Trending stories 網站在設計的時候,有兩個技術點,首先是用打開 internet access 的 gemini api 根據 Google trends 生成新聞。這本身也是我自己想要的產品,經常看到 Google trends 一頭霧水,希望能快速知道這些搜索熱詞背後到底是什麼,而不是被新聞站或者 twitter 這種基於推送的算法引導。第二個是用 flux .1 模型為每一條新聞配圖。如:
https://trending.oopus.info/date/20251101
在推廣失利以及和 LLM 深度探討之後,對 Trending news 有進一步的思考:新聞站有大量競品,甚至是惡意新聞農場。而關於新聞報道,Google 本身也在做 news 和其他產品來解釋新聞。基於 Google trends 做新聞解釋網站等於與自己的完整產業鏈供貨者競爭下游利益,更難成功。

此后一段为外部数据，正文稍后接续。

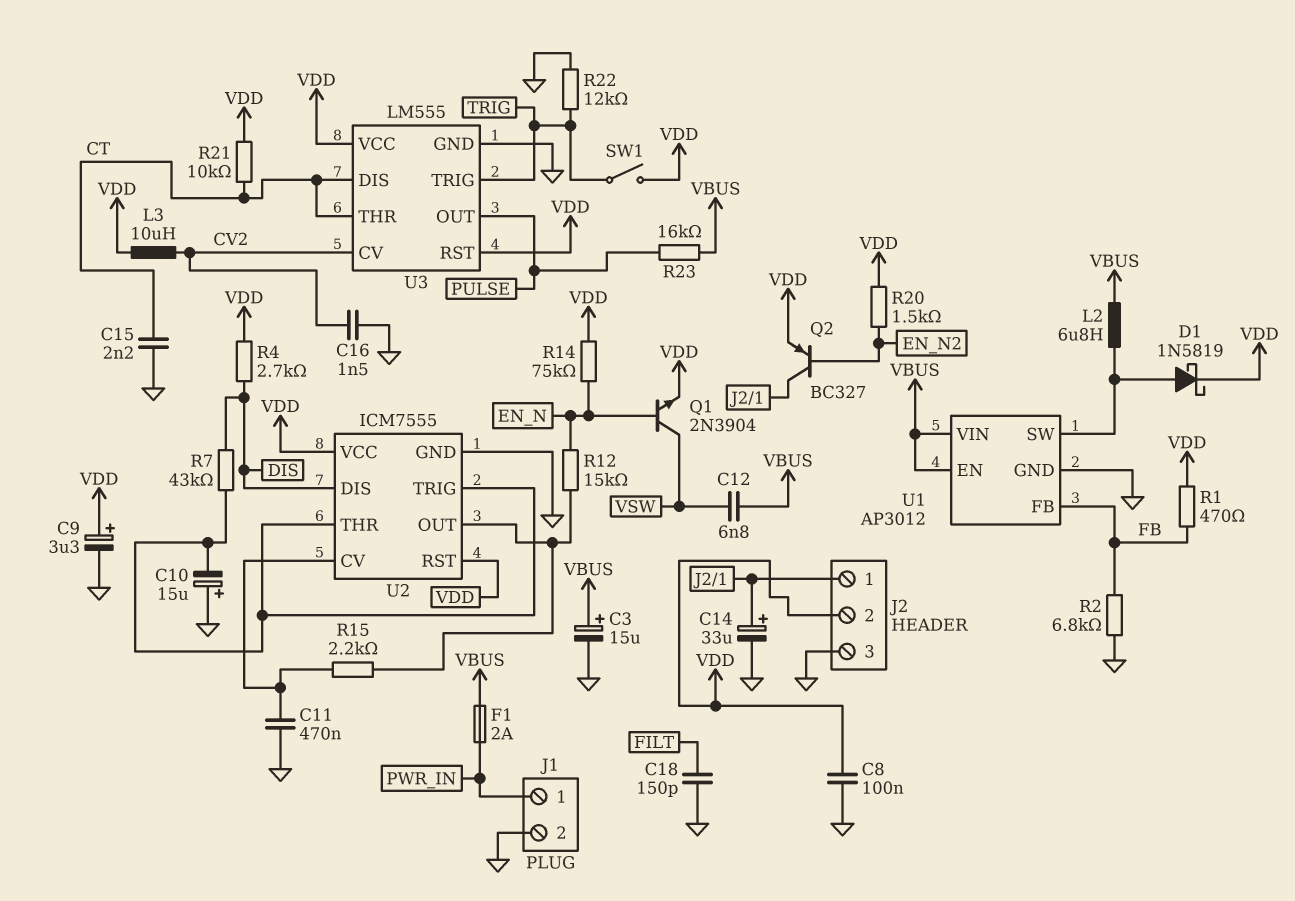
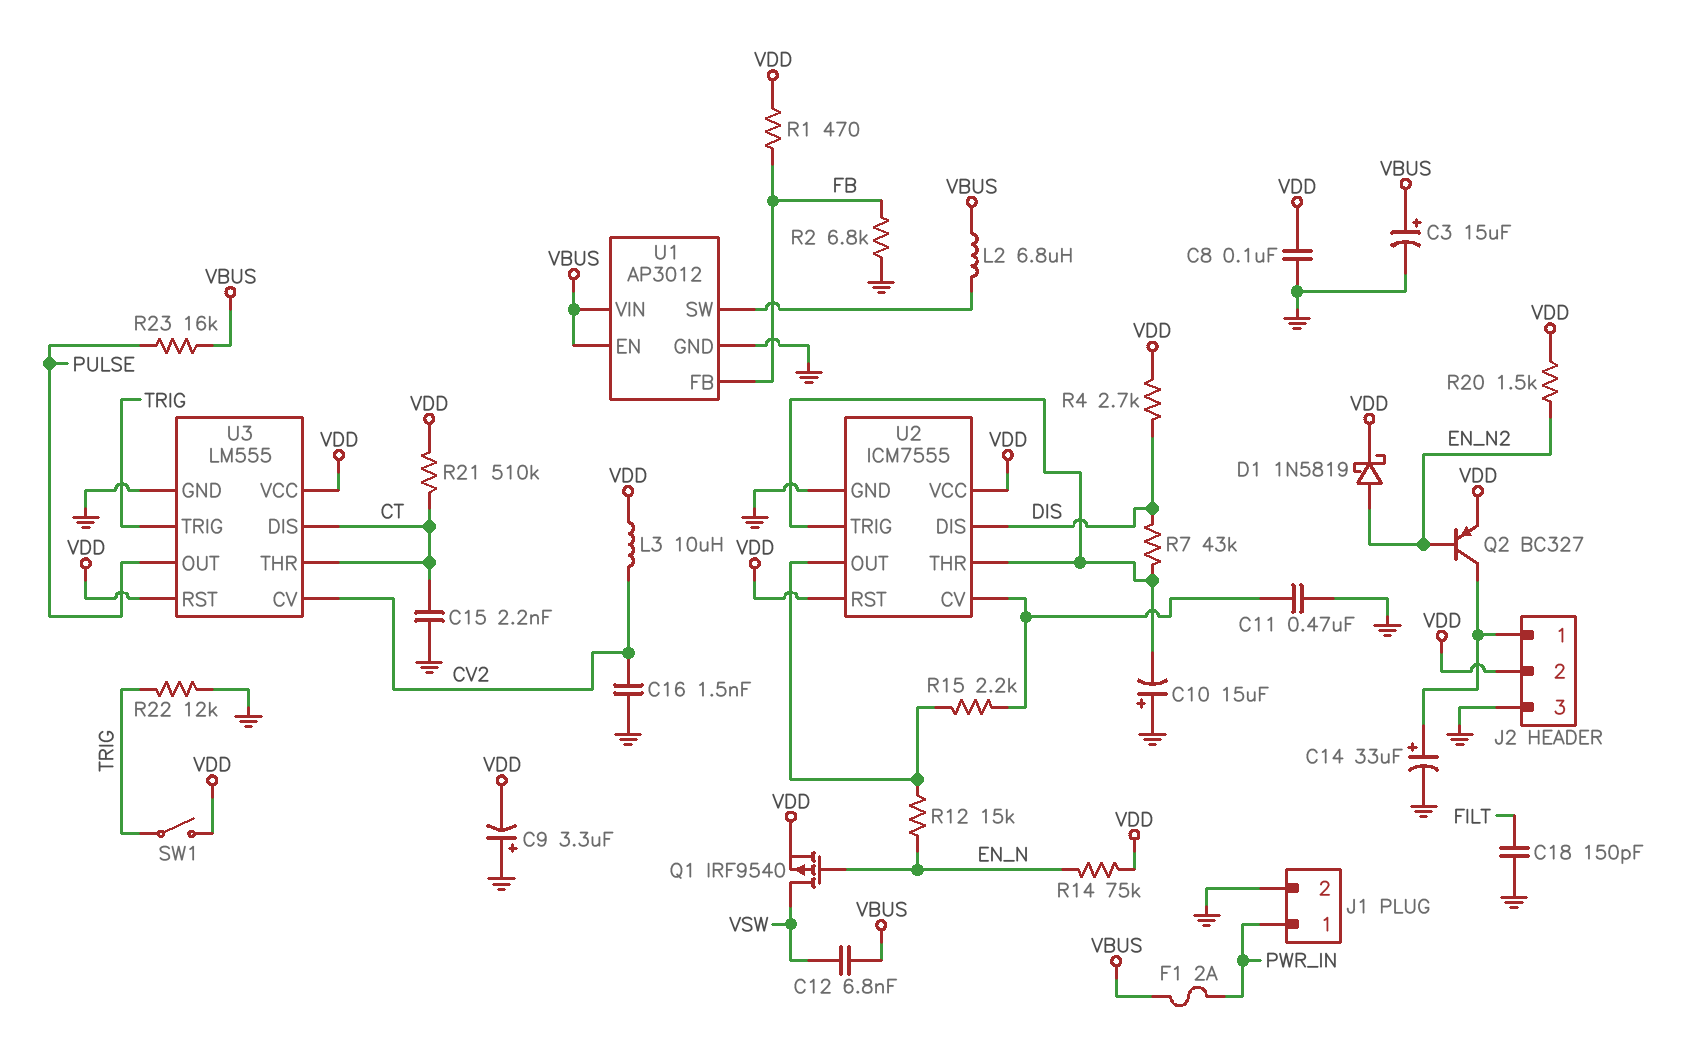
C9: 3.3uF (plus VDD, minus GND) -> 3.3uF (plus GND, minus VDD)
D1: schottky 1N5819 (A U1/SW, K VDD) -> schottky 1N5819 (A EN_N2, K VDD)
Q1: NPN 2N3904 (B EN_N, C VSW, E VDD) -> PMOS IRF9540 (G EN_N, D VSW, S VDD)
R21: 10k (CT, VDD) -> 510k (CT, VDD)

考慮到當前網站的維護由於圖片生成質量不穩定,需要我自己檢查和重新生成部分圖片,所以沒辦法全自動運行。那麼當前的轉變是:
- 把基於 AI 的圖片生成轉為簡單的詞雲。如 https://trending.oopus.info/date/20251104 頁面的後二十張圖。這樣雖然更加不好看,但更容易讓人一眼就能看到今天的新聞熱點,以及當前所瀏覽新聞的大致熱度。比如 20251104 的熱點是選舉。
- 生成 trending news 的文本需要一個模板(還沒做,這幾天調試 prompt)。比如每一篇新聞都由總結,為什麼會變成今日熱點,以及何時、何地、何人、何事。
- 把新聞生成程序部署到雲端,全自動生圖生文,卡住早、晚報的時間(還沒做,這幾天做)。讓偶爾能看到這個網站的人,確實可以看到今日新聞。網站不會因為我某天沒來得及手動做圖片質檢而導致新聞推遲發佈。
- 【真正的轉變】基於當前的每日新聞撰寫深度報道和分析文章。這些文章可以用 AI 生圖, AI 組織,AI 分析,但都要經過自己來最終成文。這些深度報道和分析也許可以發佈在另一個新的網站上。它們是作為對 trending news 相關新聞的「透視」。建立 trending news 的目標本來就是希望研究「新聞」和「歷史」的關係。之前想看看 trending news 作為日報,本身是否能成為獨立產品。現在看來不太行,那麼就回到最初設計。並且這也是「須有我在」。之前單純是基於 U.S. Google trends 面向北美的產品,並沒有「我在」。而現在把自己對新聞的興趣,自己設計的相似性算法,自己的新聞分析,以及可視化加進來。